Unraveling the effects of Diversity and Inclusion (D&I) Branding: Developing a composite measure and investigating its effect on diversity attraction and retention. 01/11/2022 - 31/10/2024

Abstract

For firms to remain productive and competitive, diversity and inclusion (D&I) is crucial as it allows for informational synergies between diverse members. The novel concept of D&I branding – firms' public broadcasting of how they value D&I – has been considered a valuable approach to attract and retain diversity and, ultimately, stimulate firm performance. But the state-of-the-art research has established little comprehensive theorizing and empirical evidence of the success of D&I branding. The present project addresses three fundamental research gaps. First, the concept of D&I branding is so novel that there is no validated metric yet assessing firms' D&I branding intensity. By developing and introducing a composite D&I branding measure to the literature, this project improves the conceptual clarity, measurement, and empirical testing of D&I branding.
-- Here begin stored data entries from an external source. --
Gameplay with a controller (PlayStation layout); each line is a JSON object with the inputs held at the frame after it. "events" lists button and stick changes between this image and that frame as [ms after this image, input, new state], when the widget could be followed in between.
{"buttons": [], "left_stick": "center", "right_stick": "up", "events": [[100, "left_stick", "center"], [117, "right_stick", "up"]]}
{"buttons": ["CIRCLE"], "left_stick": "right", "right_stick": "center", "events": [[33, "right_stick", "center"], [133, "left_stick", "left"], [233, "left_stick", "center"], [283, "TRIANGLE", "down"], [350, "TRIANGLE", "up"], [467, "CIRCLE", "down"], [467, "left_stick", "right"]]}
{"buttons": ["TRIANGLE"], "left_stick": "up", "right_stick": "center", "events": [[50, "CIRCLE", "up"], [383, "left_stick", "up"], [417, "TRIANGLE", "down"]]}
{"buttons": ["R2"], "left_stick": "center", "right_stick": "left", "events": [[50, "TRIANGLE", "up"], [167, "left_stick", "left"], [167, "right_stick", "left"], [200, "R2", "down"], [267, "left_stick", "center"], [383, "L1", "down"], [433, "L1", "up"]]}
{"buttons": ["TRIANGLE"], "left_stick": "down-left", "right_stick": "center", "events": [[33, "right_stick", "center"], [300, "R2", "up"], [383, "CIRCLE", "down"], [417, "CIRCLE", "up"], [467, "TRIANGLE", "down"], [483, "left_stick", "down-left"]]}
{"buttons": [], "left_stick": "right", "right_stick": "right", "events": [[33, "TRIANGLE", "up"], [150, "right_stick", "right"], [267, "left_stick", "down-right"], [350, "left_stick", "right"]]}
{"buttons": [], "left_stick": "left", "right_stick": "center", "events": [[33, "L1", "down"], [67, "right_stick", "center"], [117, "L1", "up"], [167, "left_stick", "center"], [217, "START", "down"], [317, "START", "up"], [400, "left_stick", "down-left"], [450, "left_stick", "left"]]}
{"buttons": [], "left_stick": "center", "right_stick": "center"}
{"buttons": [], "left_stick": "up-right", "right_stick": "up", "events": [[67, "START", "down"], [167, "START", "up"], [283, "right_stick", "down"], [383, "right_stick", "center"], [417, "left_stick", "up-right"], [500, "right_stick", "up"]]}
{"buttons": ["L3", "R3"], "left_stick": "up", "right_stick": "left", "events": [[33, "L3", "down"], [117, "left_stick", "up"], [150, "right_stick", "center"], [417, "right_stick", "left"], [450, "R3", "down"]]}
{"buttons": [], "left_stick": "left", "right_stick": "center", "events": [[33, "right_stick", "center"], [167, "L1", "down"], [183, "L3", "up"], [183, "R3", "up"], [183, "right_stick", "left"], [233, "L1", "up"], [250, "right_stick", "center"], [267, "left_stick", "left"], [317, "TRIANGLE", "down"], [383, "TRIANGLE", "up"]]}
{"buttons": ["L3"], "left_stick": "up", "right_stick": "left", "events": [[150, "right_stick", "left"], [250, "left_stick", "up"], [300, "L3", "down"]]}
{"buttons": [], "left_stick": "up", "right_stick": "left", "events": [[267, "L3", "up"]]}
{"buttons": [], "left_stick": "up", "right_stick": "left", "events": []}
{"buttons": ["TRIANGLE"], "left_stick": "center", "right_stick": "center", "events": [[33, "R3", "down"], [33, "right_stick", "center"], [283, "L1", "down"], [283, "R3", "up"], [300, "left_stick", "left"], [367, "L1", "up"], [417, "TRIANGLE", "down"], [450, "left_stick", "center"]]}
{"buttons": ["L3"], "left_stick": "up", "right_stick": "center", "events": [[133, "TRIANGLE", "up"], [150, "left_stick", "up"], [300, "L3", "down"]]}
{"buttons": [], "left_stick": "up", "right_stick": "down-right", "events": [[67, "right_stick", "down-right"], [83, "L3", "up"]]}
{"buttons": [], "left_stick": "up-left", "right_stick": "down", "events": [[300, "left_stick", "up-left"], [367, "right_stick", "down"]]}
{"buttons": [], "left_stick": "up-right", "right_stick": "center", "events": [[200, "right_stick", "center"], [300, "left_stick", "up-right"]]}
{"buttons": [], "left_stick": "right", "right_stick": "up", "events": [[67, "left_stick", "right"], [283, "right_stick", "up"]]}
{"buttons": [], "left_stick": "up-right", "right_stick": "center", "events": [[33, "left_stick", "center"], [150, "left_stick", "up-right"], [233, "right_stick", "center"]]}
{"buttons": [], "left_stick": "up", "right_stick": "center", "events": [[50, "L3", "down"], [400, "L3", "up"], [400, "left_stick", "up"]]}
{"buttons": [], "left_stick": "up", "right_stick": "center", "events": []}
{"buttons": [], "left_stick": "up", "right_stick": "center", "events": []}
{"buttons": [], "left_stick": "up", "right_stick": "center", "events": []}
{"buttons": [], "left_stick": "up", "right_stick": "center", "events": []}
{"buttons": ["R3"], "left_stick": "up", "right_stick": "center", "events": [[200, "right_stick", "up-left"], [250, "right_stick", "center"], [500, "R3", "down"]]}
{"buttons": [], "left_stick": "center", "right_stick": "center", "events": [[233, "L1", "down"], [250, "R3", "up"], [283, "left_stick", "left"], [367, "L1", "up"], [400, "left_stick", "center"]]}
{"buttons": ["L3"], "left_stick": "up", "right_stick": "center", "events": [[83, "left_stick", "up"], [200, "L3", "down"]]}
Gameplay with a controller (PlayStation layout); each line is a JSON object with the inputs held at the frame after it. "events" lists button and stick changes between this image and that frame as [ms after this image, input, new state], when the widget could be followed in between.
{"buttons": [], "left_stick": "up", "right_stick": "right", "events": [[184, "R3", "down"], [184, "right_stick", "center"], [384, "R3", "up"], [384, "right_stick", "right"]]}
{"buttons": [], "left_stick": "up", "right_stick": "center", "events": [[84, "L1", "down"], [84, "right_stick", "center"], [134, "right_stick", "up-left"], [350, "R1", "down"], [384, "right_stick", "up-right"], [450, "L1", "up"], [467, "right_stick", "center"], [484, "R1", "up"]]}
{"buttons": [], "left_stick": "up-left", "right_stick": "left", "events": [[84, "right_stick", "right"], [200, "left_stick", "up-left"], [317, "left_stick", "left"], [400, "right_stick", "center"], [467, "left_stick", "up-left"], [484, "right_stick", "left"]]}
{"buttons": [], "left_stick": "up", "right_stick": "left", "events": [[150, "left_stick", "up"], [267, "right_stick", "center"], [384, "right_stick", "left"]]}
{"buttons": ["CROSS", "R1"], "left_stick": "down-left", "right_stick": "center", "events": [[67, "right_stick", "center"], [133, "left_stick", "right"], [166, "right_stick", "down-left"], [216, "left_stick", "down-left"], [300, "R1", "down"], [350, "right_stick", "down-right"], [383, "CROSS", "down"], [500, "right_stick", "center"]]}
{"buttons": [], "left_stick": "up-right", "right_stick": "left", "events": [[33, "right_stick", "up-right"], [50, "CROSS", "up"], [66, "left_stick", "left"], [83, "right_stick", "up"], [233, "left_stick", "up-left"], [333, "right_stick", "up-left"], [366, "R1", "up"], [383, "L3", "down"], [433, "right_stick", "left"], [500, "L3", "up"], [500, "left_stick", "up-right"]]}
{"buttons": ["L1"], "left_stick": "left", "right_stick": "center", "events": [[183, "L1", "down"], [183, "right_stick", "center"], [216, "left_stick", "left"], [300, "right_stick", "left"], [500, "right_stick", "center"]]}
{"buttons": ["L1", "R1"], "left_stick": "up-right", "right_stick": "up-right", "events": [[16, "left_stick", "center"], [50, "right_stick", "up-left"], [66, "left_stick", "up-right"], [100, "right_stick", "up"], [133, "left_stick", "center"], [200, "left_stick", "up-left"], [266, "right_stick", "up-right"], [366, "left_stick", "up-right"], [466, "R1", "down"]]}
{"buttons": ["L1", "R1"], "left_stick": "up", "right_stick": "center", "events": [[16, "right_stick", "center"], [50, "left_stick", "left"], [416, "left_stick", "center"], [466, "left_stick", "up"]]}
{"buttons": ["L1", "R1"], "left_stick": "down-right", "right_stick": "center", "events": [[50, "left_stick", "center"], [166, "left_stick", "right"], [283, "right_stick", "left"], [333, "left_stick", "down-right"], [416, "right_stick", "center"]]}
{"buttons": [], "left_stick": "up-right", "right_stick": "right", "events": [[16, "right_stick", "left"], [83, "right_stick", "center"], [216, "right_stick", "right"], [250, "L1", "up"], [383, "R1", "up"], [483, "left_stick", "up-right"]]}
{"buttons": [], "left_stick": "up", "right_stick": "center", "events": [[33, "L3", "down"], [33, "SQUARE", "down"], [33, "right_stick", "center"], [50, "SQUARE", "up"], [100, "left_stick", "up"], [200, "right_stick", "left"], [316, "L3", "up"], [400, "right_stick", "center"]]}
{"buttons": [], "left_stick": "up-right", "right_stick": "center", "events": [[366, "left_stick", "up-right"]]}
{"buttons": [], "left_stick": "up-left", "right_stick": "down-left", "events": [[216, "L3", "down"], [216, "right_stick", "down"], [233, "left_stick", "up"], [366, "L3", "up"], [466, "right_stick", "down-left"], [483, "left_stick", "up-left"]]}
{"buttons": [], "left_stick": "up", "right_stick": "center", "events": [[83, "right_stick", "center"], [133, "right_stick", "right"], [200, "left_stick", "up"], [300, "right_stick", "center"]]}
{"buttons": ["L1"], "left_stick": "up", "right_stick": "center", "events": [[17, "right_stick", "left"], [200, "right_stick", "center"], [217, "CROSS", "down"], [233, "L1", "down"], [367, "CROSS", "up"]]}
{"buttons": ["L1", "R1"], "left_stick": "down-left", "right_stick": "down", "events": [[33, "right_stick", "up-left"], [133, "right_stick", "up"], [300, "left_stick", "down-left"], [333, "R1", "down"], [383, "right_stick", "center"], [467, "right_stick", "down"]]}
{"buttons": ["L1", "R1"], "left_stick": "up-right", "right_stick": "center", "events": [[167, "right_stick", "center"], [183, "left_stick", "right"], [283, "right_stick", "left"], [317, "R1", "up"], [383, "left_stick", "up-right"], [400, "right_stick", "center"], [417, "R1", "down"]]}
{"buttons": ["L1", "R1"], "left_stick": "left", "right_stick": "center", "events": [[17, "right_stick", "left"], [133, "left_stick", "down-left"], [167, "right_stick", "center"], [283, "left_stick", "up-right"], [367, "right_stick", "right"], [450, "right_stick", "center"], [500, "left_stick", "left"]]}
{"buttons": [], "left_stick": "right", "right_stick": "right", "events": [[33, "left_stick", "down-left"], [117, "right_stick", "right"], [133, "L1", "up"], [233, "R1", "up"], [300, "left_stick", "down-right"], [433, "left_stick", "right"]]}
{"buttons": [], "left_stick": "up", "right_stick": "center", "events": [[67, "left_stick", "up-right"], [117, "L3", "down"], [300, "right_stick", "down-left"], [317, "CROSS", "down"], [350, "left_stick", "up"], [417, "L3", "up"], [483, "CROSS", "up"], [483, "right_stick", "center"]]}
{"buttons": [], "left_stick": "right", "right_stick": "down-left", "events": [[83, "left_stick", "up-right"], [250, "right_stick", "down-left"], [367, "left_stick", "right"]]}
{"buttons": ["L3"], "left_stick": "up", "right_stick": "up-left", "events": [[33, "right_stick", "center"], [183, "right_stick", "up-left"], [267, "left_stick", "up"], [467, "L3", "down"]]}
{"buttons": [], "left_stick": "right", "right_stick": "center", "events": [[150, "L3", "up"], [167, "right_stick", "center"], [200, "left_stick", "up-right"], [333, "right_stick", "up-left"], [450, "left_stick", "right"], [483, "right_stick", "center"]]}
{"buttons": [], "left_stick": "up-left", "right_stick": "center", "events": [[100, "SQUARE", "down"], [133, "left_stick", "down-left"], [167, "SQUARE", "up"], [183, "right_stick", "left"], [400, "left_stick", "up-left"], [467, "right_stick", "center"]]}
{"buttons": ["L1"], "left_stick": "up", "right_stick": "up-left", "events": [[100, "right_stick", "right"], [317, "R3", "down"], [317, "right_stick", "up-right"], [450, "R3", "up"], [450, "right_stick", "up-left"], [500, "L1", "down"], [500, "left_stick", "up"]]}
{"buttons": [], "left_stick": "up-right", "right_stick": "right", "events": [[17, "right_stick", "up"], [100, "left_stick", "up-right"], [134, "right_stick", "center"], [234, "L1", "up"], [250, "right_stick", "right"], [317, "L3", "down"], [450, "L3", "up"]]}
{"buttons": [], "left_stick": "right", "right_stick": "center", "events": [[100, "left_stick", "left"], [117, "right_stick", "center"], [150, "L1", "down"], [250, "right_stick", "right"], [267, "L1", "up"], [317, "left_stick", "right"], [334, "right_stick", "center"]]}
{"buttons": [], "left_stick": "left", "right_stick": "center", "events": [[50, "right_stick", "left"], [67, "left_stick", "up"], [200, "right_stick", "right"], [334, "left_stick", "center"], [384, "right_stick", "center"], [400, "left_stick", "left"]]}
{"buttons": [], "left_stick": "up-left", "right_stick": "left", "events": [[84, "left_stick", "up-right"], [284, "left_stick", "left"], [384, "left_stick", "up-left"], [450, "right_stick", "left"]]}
Second, the limited research has revealed competing findings on the success of D&I initiatives, calling for research on moderators. Building on the signaling theory, this project examines how the impact of D&I branding on diversity attraction and retention is moderated by factors related to the authenticity of firms' D&I branding. Third, it has not been studied if and under which contingencies D&I branding will stimulate firm performance through attracting and retaining diversity. Doing so, this project aims to uncover the overall implications of D&I branding, which has important implications for both theory and practice.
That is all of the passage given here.